→ **O QUE FAZER**:
a: Traduza para o inglês esta frase do texto sobre probabilidade subjetiva: "Conceitualmente, é um tipo de probabilidade derivada do julgamento pessoal de um indivíduo ou da própria experiência dele sobre a probabilidade de um resultado específico ocorrer."
b: Resuma em duas frases o texto sobre probabilidade subjetiva.

→ **TRECHO DE ORIGEM**:
Hoje, o conceito de Savage é conhecido como probabilidade subjetiva e embasa a tomada de decisão de pessoas tão distintas quanto as que trabalham no mercado financeiro ou os frequentadores de casas de apostas (sem contar presidentes de Bancos Centrais, alta diretoria de conglomerados corporativos, etc.). Conceitualmente, é um tipo de probabilidade derivada do julgamento pessoal de um indivíduo ou da própria experiência dele sobre a probabilidade de um resultado específico ocorrer. Funciona da seguinte maneira, considere a aposta: você ganha R$100 se “a seleção brasileira vencer a copa do mundo do Qatar” e R$0 caso contrário. Se você estiver disposto a pagar R$20 para fazer essa aposta (e não mais), a sua probabilidade subjetiva de vitória da seleção brasileira é de 20%. Perceba que não contém cálculos formais e reflete apenas as opiniões e experiências passadas do sujeito.
Incrivelmente, se nossas probabilidades subjetivas respeitarem os princípios de Kolmogorov, elas também respeitariam o Teorema de Bayes, das probabilidades condicionais, que descreve a probabilidade de um evento baseado em um conhecimento a priori. Atualmente há na ciência uma certa visão “bayesiana” da probabilidade, o que a faz (a probabilidade) ser vista como subjetiva e refletindo o peso das evidências.

→ **INFORMAÇÕES FORNECIDAS**:
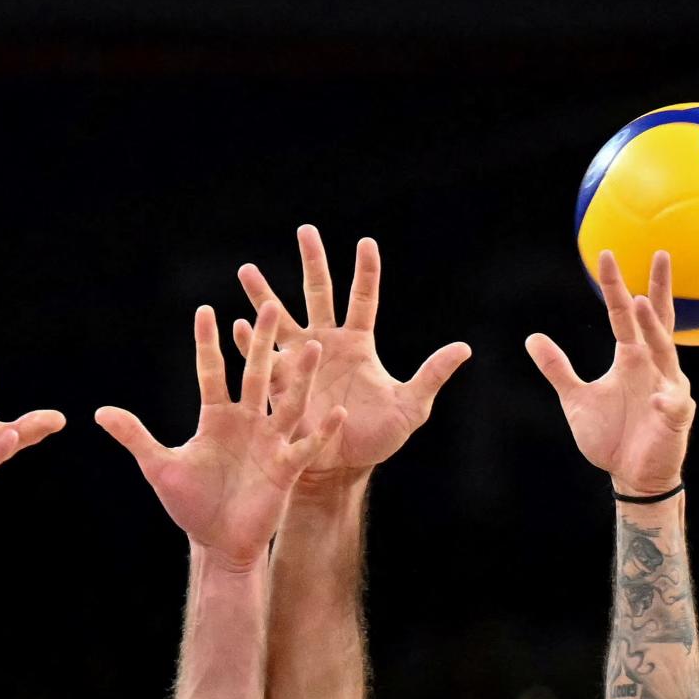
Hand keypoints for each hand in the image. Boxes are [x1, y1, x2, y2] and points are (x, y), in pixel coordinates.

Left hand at [97, 304, 346, 560]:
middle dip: (261, 343)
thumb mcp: (160, 468)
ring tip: (311, 346)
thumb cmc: (191, 505)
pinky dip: (321, 432)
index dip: (207, 344)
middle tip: (270, 305)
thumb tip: (100, 412)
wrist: (219, 543)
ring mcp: (269, 442)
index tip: (205, 310)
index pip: (211, 373)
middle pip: (255, 375)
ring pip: (287, 402)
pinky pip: (306, 447)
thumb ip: (135, 437)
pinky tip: (337, 413)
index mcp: (216, 417)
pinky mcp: (286, 468)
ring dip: (299, 377)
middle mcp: (247, 422)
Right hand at [234, 226, 469, 488]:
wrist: (341, 468)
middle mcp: (326, 344)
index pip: (363, 299)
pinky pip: (260, 360)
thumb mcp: (411, 408)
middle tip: (306, 230)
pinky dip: (246, 344)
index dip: (366, 272)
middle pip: (317, 294)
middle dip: (312, 262)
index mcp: (357, 344)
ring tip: (246, 270)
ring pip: (279, 321)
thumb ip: (432, 375)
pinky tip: (234, 325)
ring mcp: (299, 363)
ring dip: (264, 297)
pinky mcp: (280, 386)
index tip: (366, 243)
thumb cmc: (377, 438)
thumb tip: (464, 347)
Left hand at [525, 249, 695, 497]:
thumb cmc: (610, 435)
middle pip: (656, 321)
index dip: (617, 287)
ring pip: (664, 352)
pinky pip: (671, 405)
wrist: (631, 474)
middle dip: (656, 288)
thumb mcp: (576, 398)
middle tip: (657, 254)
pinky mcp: (675, 417)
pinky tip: (657, 398)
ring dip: (654, 329)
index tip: (608, 256)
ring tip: (641, 305)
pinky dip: (665, 400)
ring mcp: (668, 388)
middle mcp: (654, 365)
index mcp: (632, 358)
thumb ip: (557, 368)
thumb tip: (532, 338)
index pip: (626, 315)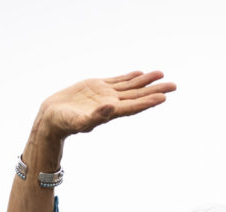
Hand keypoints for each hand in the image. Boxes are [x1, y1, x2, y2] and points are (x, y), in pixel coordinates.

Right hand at [34, 71, 175, 140]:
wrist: (51, 117)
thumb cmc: (63, 123)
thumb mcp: (79, 121)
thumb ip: (96, 117)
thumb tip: (111, 108)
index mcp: (110, 112)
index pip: (134, 106)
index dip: (149, 101)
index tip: (163, 96)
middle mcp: (111, 104)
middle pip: (138, 95)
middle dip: (155, 89)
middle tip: (174, 85)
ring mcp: (105, 94)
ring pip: (130, 86)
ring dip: (146, 81)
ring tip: (161, 74)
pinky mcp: (97, 87)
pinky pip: (117, 81)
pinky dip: (129, 77)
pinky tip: (139, 74)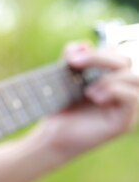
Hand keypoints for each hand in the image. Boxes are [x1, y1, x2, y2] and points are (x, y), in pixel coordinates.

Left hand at [37, 42, 138, 158]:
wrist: (51, 136)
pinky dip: (115, 91)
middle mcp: (123, 91)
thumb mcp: (64, 78)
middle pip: (127, 62)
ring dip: (110, 77)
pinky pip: (134, 98)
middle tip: (75, 64)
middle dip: (101, 59)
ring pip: (136, 78)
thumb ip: (72, 58)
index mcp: (111, 79)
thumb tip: (83, 45)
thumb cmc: (59, 108)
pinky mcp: (124, 122)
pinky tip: (94, 97)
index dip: (97, 52)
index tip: (71, 59)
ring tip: (87, 90)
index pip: (116, 55)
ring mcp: (127, 108)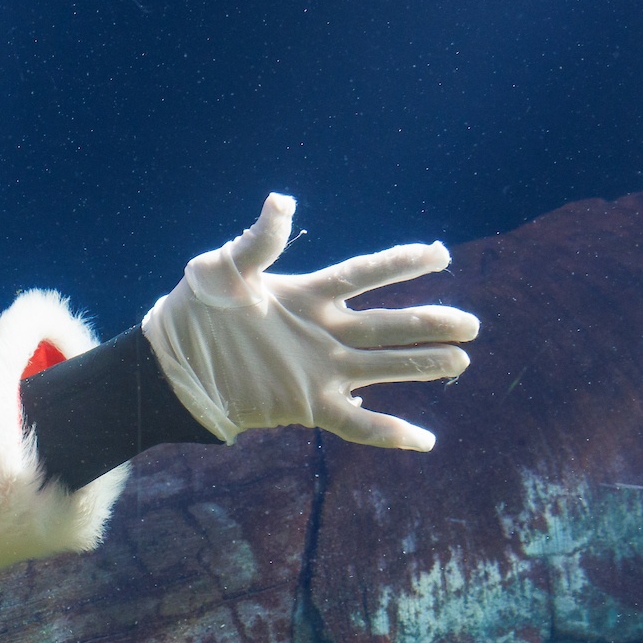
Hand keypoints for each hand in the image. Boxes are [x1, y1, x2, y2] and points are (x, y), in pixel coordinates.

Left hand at [142, 193, 479, 450]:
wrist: (171, 363)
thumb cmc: (194, 309)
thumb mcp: (221, 269)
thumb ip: (260, 240)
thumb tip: (284, 202)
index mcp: (308, 295)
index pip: (364, 274)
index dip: (402, 262)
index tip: (441, 253)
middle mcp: (324, 332)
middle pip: (389, 324)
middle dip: (430, 323)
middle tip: (471, 325)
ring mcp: (320, 370)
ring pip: (385, 368)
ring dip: (422, 366)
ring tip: (459, 362)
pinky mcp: (309, 405)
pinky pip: (357, 422)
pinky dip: (390, 433)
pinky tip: (424, 441)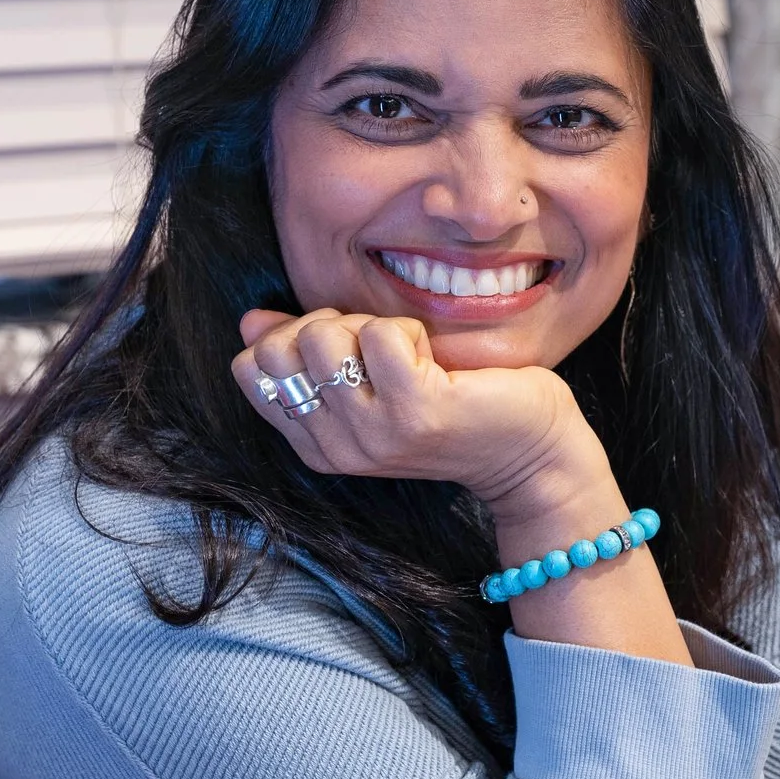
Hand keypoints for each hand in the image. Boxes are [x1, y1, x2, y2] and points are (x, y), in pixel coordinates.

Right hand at [232, 306, 690, 665]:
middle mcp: (336, 447)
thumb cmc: (452, 407)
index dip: (291, 338)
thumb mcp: (369, 386)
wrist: (529, 456)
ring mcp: (374, 434)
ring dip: (369, 326)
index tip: (344, 351)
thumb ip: (307, 355)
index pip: (251, 369)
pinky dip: (408, 330)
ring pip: (324, 336)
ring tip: (409, 356)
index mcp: (316, 445)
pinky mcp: (416, 411)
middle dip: (328, 326)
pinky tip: (434, 360)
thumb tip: (250, 322)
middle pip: (282, 348)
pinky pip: (382, 334)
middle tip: (381, 351)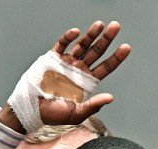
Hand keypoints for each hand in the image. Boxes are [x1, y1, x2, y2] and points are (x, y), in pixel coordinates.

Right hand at [0, 21, 130, 131]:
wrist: (31, 109)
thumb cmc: (54, 115)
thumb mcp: (76, 114)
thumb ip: (93, 106)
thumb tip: (110, 97)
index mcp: (87, 82)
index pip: (106, 67)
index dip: (116, 57)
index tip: (126, 47)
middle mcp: (79, 70)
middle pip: (96, 51)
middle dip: (106, 39)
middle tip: (116, 26)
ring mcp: (66, 63)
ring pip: (82, 45)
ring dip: (91, 34)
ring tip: (100, 24)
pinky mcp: (52, 58)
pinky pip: (62, 44)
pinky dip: (68, 38)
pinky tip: (76, 32)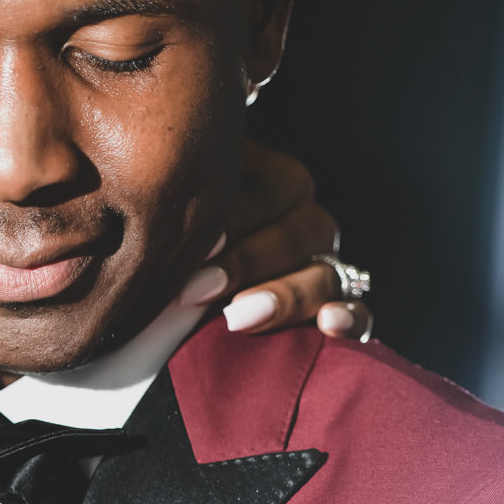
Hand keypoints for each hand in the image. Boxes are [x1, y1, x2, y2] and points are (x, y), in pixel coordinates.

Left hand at [179, 142, 373, 340]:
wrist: (176, 304)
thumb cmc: (165, 241)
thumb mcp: (168, 212)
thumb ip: (168, 202)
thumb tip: (142, 189)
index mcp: (266, 178)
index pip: (265, 188)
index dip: (231, 214)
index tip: (192, 240)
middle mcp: (301, 218)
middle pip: (295, 234)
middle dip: (244, 264)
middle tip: (194, 290)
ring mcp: (324, 264)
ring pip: (324, 274)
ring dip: (284, 295)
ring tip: (238, 317)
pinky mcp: (339, 308)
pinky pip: (361, 313)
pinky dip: (350, 318)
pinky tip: (328, 324)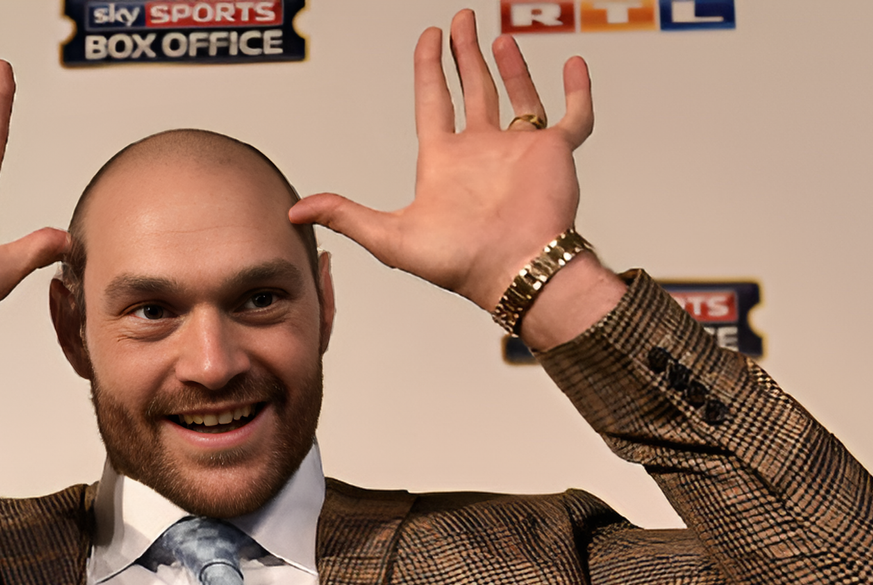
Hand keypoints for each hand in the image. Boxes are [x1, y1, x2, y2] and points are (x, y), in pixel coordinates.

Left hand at [289, 10, 623, 347]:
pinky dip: (577, 91)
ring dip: (510, 67)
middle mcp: (482, 151)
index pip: (433, 102)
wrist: (513, 272)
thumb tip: (295, 212)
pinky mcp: (555, 153)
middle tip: (461, 22)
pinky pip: (574, 116)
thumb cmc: (458, 262)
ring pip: (519, 96)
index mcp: (445, 162)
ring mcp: (520, 150)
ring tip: (498, 37)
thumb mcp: (389, 236)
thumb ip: (345, 216)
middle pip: (473, 91)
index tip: (429, 39)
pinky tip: (574, 65)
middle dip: (465, 56)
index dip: (429, 69)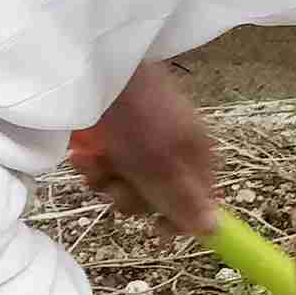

→ **RESPOSTAS POR TAREFA**:
a: Conceptually, it is a type of probability derived from an individual's personal judgment or from their own experience regarding the likelihood of a specific outcome occurring.

b: O conceito de Savage, hoje chamado de probabilidade subjetiva, vem do julgamento pessoal ou da experiência de um indivíduo sobre a chance de um resultado ocorrer, sem cálculos formais, e embasa decisões de quem trabalha no mercado financeiro e de quem frequenta casas de apostas. Se essas probabilidades respeitarem os princípios de Kolmogorov, também respeitarão o Teorema de Bayes, e há atualmente na ciência uma visão "bayesiana" que vê a probabilidade como subjetiva e reflexo do peso das evidências.